Refugees Outside Looking In

Thousands of Guatemalans want to go home, but worry its still not safe

IN early October, in the worst military violence against civilians here in five years, an Army patrol fired on a community of former refugees preparing to celebrate their first anniversary back in Guatemala after 15 years in exile. Eleven people died, including two children, and more than 30 were injured.

The government of President Ramiro de Leon Carpio quickly painted the massacre as an isolated incident. But the violence sent a shudder through the more-than-a-dozen resettlement villages, as well as the tens of thousands of refugees still waiting in Mexican camps to come back.

Dealing with the return of refugees will be among the most vexing issues confronting the incoming president, Alvaro Arzu, who won election in a close vote Jan. 7. It is just one of the problems left unresolved - or in some cases created by - a guerrilla war that stretches back more than three decades.

The return of refugees is already taking much longer than international aid agencies had hoped. More than three years after the government signed a repatriation agreement, the United Nations says 32,000 refugees are still in camps in the neighboring Mexican states of Chiapas, Quintana Roo, and Campeche.

Last fall's massacre in the tiny village of Xaman in northern Guatemala has chilled the process. "We even had requests from returnees who want to go back to Mexico," according to Carlos Boggio, the director of the office of the United Nations High Commission for Refugees in Guatemala City.

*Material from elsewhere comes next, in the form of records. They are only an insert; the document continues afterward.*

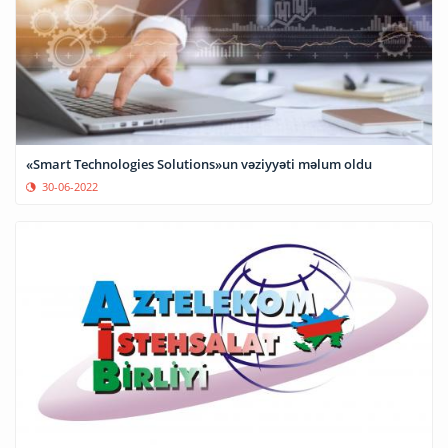
«Smart Technologies Solutions»un vəziyyəti məlum oldu
30-06-2022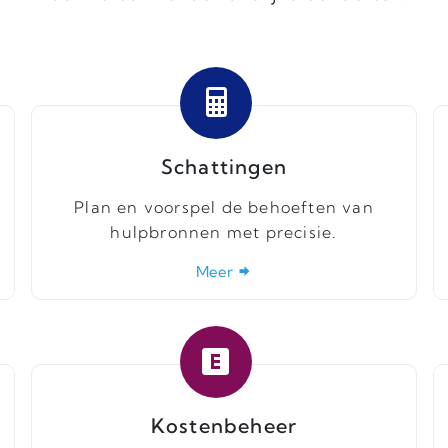
Schattingen
Plan en voorspel de behoeften van
hulpbronnen met precisie.
Meer
Kostenbeheer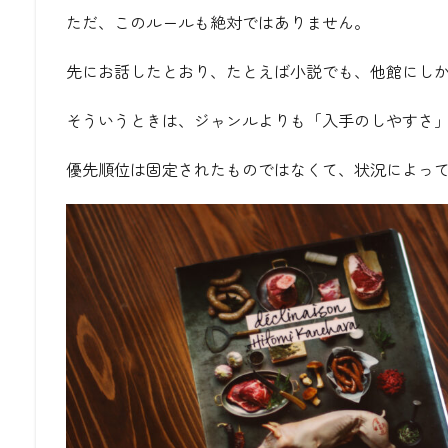
ただ、このルールも絶対ではありません。
先にお話したとおり、たとえば小説でも、他館にし
そういうときは、ジャンルよりも「入手のしやすさ
優先順位は固定されたものではなくて、状況によっ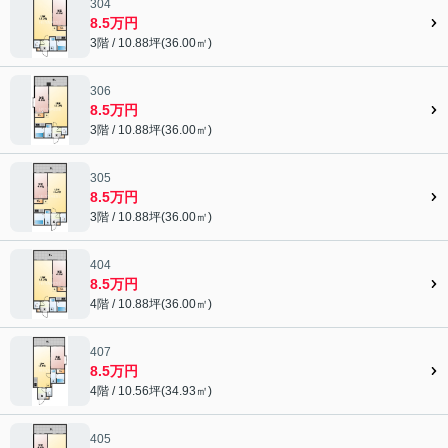
304
8.5万円
3階 / 10.88坪(36.00㎡)
306
8.5万円
3階 / 10.88坪(36.00㎡)
305
8.5万円
3階 / 10.88坪(36.00㎡)
404
8.5万円
4階 / 10.88坪(36.00㎡)
407
8.5万円
4階 / 10.56坪(34.93㎡)
405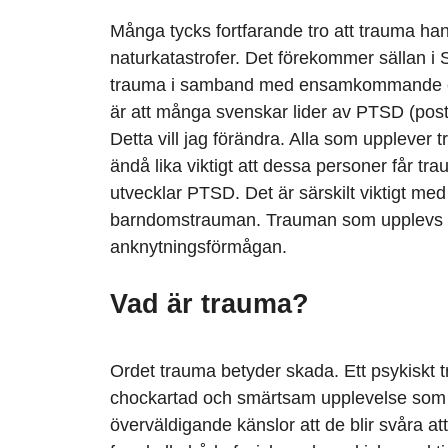
Många tycks fortfarande tro att trauma han
naturkatastrofer. Det förekommer sällan i 
trauma i samband med ensamkommande och
är att många svenskar lider av PTSD (pos
Detta vill jag förändra. Alla som upplever
ändå lika viktigt att dessa personer får 
utvecklar PTSD. Det är särskilt viktigt me
barndomstrauman. Trauman som upplevs tid
anknytningsförmågan.
Vad är trauma?
Ordet trauma betyder skada. Ett psykiskt tr
chockartad och smärtsam upplevelse som 
överväldigande känslor att de blir svåra a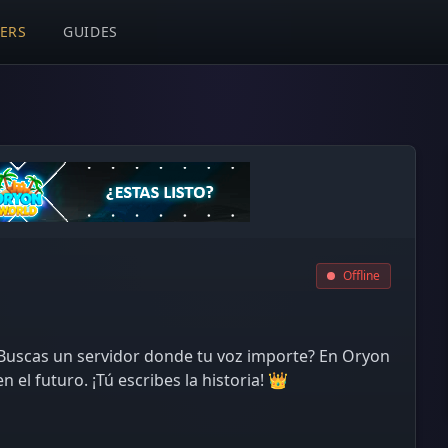
VERS
GUIDES
Offline
¿Buscas un servidor donde tu voz importe? En Oryon
el futuro. ¡Tú escribes la historia! 👑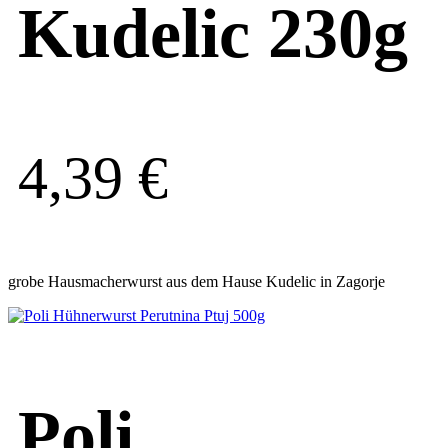
Kudelic 230g
4,39
€
grobe Hausmacherwurst aus dem Hause Kudelic in Zagorje
Poli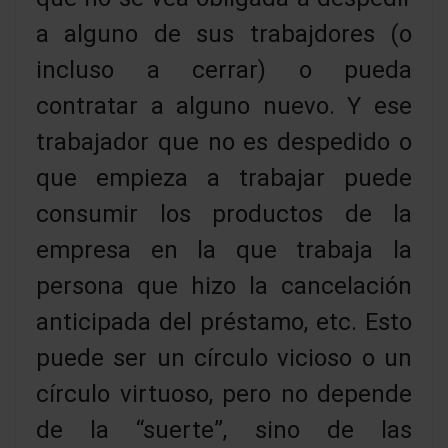
a alguno de sus trabajdores (o
incluso a cerrar) o pueda
contratar a alguno nuevo. Y ese
trabajador que no es despedido o
que empieza a trabajar puede
consumir los productos de la
empresa en la que trabaja la
persona que hizo la cancelación
anticipada del préstamo, etc. Esto
puede ser un círculo vicioso o un
círculo virtuoso, pero no depende
de la “suerte”, sino de las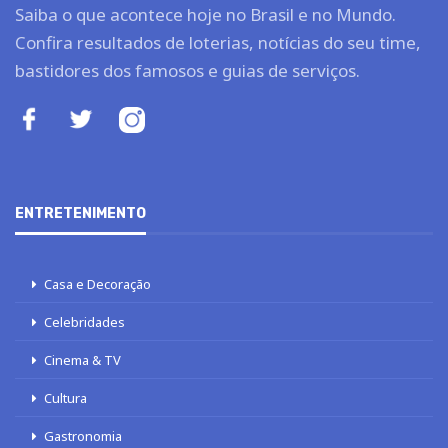
Saiba o que acontece hoje no Brasil e no Mundo.
Confira resultados de loterias, notícias do seu time,
bastidores dos famosos e guias de serviços.
ENTRETENIMENTO
Casa e Decoração
Celebridades
Cinema & TV
Cultura
Gastronomia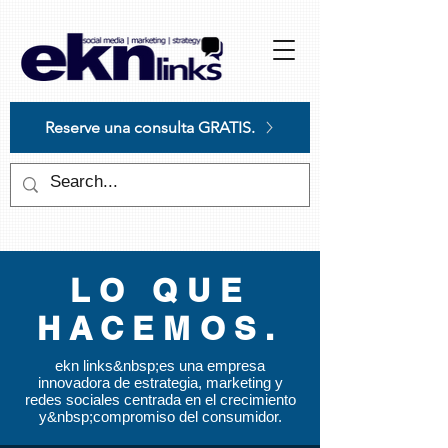
Please
note:
This
website
includes
an
accessibility
system.
Reserve una consulta GRATIS.
LO QUE
HACEMOS.
ekn links&nbsp;es una empresa
innovadora de estrategia, marketing y
redes sociales centrada en el crecimiento
y&nbsp;compromiso del consumidor.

But in a country where 2 percent of private landowners hold 65 percent of all farmland, the biggest problem is finding a place for the refugees to return to. Most of the land they left has been reoccupied. Despite the government's agreement to provide land-purchase credits to returnees, big plantation owners suspicious of the peace process have been unwilling to sell.

"The problem is that Guatemala is a small country, and there is simply not enough fertile land for a large population," says Juan Rodolfo Perez, a spokesman for the government's repatriation program, known by the Spanish-language acronym CEAR. "What little land that is cultivatable is in other people's hands."

But critics say what the government is less willing to admit is that many of the problems have been self-imposed - a result of a brutally successful anti-insurgency strategy.

In the early 1980s, the military implemented a scorched-earth strategy that razed hundreds of small villages in the country's isolated northern highlands, forcing thousands of mainly indigenous Indians over the border into Mexico. "One of the strategies of the '80s," says Juan Quinonez, a Guatemalan human rights lawyer, "was for the Army to pick out people they believed would be sympathetic to the military and move them from other regions of the country to the land left by the refugees."

"The people there now have land because of the Army and, as a result, they are very sympathetic to the Army," says Mr. Quinonez, who is an adviser to a "technical commission" working out the details of an accord on the displaced people signed between the government and guerrillas last year.

Many within the military worry that the resettlement may simply recreate the security problems of the early 1980s. That worry may explain the violence in Xaman, say some critics, as well as what human rights groups and refugee advocates say has been a pattern of harassment by the military against former refugees.

A UN report last year, while condemning the Xaman massacre, found little evidence of a widespread conspiracy within the military. But coordinated or not, the effect of the violence, combined with a recently announced policy by the Mexican government that it will allow integration of Guatemalan refugees into that country, is likely to be dramatic. Of the 700 people who were scheduled to return in the final resettlement project of 1995 - the first coordinated return after the Xaman massacre - less than 150 actually came back.

The framework for the repatriation was negotiated in the wake of a peace accord signed in 1987 by Central America's presidents and which laid the groundwork for disarmament and free elections in El Salvador, Nicaragua, and Guatemala. Negotiated between the Guatemalan government and the Permanent Commissions, the 1992 return agreement initially received wide international praise. In it, the government promised to provide credit for returnees to buy new land if they couldn't reclaim their own.

But so far there's been little political will to press for a transfer of land from large landowners to returnees. "Guatemala depends on export agriculture," says CEAR's Rodolfo Perez. "If land is taken away from plantation owners, the economy would fall. The country would have nothing to export."

International refugee organizations say another problem with the 1992 accord is quickly becoming evident: The cost of repatriation is draining Guatemalan government funds. The cost to resettle just 2,300 families over three years has topped $15.7 million, according to the UN.